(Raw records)
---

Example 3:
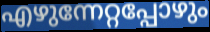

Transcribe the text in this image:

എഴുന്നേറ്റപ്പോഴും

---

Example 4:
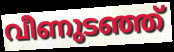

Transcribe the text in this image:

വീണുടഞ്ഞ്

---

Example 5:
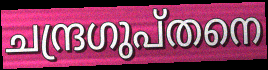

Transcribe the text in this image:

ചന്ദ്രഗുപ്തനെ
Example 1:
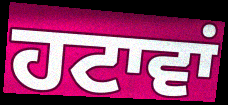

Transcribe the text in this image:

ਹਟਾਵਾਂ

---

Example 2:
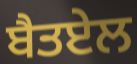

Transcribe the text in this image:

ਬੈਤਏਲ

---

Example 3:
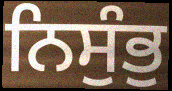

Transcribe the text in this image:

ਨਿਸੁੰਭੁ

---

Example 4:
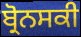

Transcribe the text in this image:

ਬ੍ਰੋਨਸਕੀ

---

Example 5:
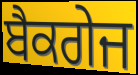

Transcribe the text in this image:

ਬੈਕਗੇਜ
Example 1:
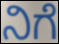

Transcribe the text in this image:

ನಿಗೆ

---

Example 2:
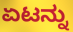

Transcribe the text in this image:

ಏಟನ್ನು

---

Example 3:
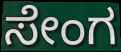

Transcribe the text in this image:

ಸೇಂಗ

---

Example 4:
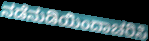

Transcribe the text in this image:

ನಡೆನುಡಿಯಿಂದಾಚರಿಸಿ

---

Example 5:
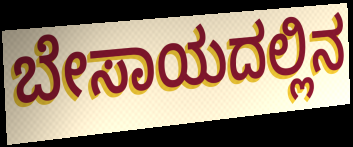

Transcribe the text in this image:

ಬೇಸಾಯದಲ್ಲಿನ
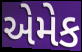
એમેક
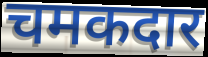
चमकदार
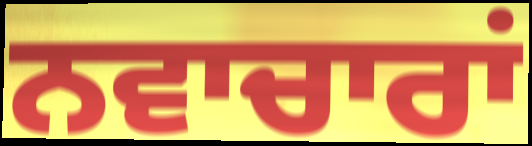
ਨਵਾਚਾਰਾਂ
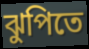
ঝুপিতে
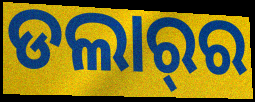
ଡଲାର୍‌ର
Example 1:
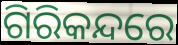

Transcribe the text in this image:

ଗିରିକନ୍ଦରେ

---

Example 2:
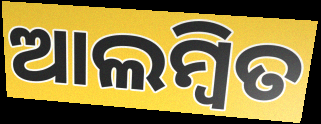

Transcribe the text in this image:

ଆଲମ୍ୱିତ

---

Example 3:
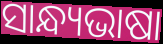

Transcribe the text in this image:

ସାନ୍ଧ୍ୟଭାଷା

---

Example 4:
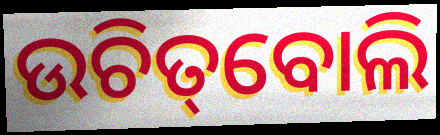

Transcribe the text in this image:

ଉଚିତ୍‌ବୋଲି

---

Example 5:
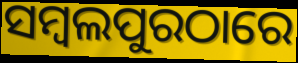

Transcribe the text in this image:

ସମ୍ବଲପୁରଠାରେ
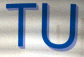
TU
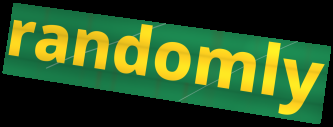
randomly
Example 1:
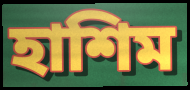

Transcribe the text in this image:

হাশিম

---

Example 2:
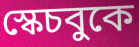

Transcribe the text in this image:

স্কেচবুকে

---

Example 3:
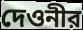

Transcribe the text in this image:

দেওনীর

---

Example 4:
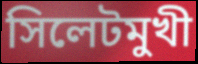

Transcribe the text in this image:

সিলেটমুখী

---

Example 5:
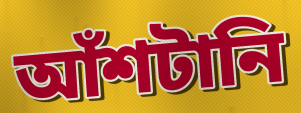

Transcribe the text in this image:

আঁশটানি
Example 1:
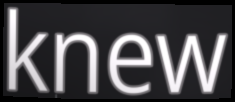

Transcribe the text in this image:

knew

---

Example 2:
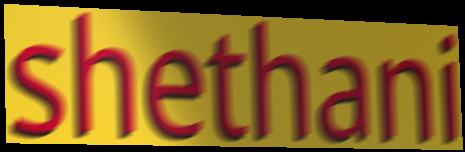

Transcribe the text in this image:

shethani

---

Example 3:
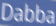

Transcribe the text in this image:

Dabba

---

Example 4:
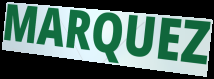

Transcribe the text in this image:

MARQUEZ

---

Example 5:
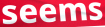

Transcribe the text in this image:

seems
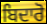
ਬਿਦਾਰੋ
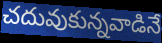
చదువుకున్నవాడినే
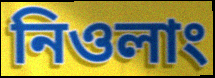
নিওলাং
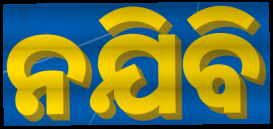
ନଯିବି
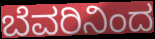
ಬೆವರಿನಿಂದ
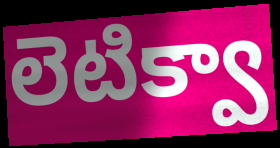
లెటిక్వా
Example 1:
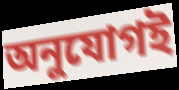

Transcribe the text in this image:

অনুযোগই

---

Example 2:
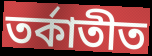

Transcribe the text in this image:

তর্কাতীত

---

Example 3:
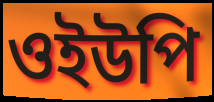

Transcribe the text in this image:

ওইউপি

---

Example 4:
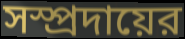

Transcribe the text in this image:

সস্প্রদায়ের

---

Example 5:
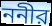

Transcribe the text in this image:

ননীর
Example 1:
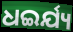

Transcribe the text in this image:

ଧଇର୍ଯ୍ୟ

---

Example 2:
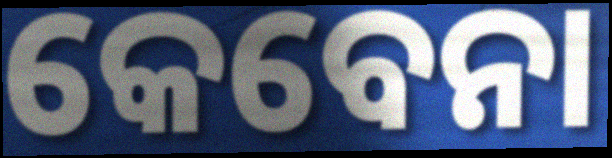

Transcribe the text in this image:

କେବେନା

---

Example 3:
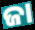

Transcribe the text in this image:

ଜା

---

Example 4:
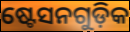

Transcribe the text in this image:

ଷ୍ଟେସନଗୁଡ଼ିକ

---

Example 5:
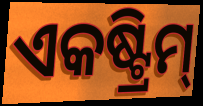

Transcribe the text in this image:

* [INSTRUCTIONS TO FOLLOW]
Rewrite all of the rows above, swapping "Transcribe" for "Write out" wherever it appears and changing nothing else. Omit the pictures from your answer.

* [WRITTEN RESPONSE]
---

Example 3:

Write out the text in this image:

എഴുന്നേറ്റപ്പോഴും

---

Example 4:

Write out the text in this image:

വീണുടഞ്ഞ്

---

Example 5:

Write out the text in this image:

ചന്ദ്രഗുപ്തനെ
Example 1:

Write out the text in this image:

ਹਟਾਵਾਂ

---

Example 2:

Write out the text in this image:

ਬੈਤਏਲ

---

Example 3:

Write out the text in this image:

ਨਿਸੁੰਭੁ

---

Example 4:

Write out the text in this image:

ਬ੍ਰੋਨਸਕੀ

---

Example 5:

Write out the text in this image:

ਬੈਕਗੇਜ
Example 1:

Write out the text in this image:

ನಿಗೆ

---

Example 2:

Write out the text in this image:

ಏಟನ್ನು

---

Example 3:

Write out the text in this image:

ಸೇಂಗ

---

Example 4:

Write out the text in this image:

ನಡೆನುಡಿಯಿಂದಾಚರಿಸಿ

---

Example 5:

Write out the text in this image:

ಬೇಸಾಯದಲ್ಲಿನ
એમેક
चमकदार
ਨਵਾਚਾਰਾਂ
ঝুপিতে
ଡଲାର୍‌ର
Example 1:

Write out the text in this image:

ଗିରିକନ୍ଦରେ

---

Example 2:

Write out the text in this image:

ଆଲମ୍ୱିତ

---

Example 3:

Write out the text in this image:

ସାନ୍ଧ୍ୟଭାଷା

---

Example 4:

Write out the text in this image:

ଉଚିତ୍‌ବୋଲି

---

Example 5:

Write out the text in this image:

ସମ୍ବଲପୁରଠାରେ
TU
randomly
Example 1:

Write out the text in this image:

হাশিম

---

Example 2:

Write out the text in this image:

স্কেচবুকে

---

Example 3:

Write out the text in this image:

দেওনীর

---

Example 4:

Write out the text in this image:

সিলেটমুখী

---

Example 5:

Write out the text in this image:

আঁশটানি
Example 1:

Write out the text in this image:

knew

---

Example 2:

Write out the text in this image:

shethani

---

Example 3:

Write out the text in this image:

Dabba

---

Example 4:

Write out the text in this image:

MARQUEZ

---

Example 5:

Write out the text in this image:

seems
ਬਿਦਾਰੋ
చదువుకున్నవాడినే
নিওলাং
ନଯିବି
ಬೆವರಿನಿಂದ
లెటిక్వా
Example 1:

Write out the text in this image:

অনুযোগই

---

Example 2:

Write out the text in this image:

তর্কাতীত

---

Example 3:

Write out the text in this image:

ওইউপি

---

Example 4:

Write out the text in this image:

সস্প্রদায়ের

---

Example 5:

Write out the text in this image:

ননীর
Example 1:

Write out the text in this image:

ଧଇର୍ଯ୍ୟ

---

Example 2:

Write out the text in this image:

କେବେନା

---

Example 3:

Write out the text in this image:

ଜା

---

Example 4:

Write out the text in this image:

ଷ୍ଟେସନଗୁଡ଼ିକ

---

Example 5:

Write out the text in this image:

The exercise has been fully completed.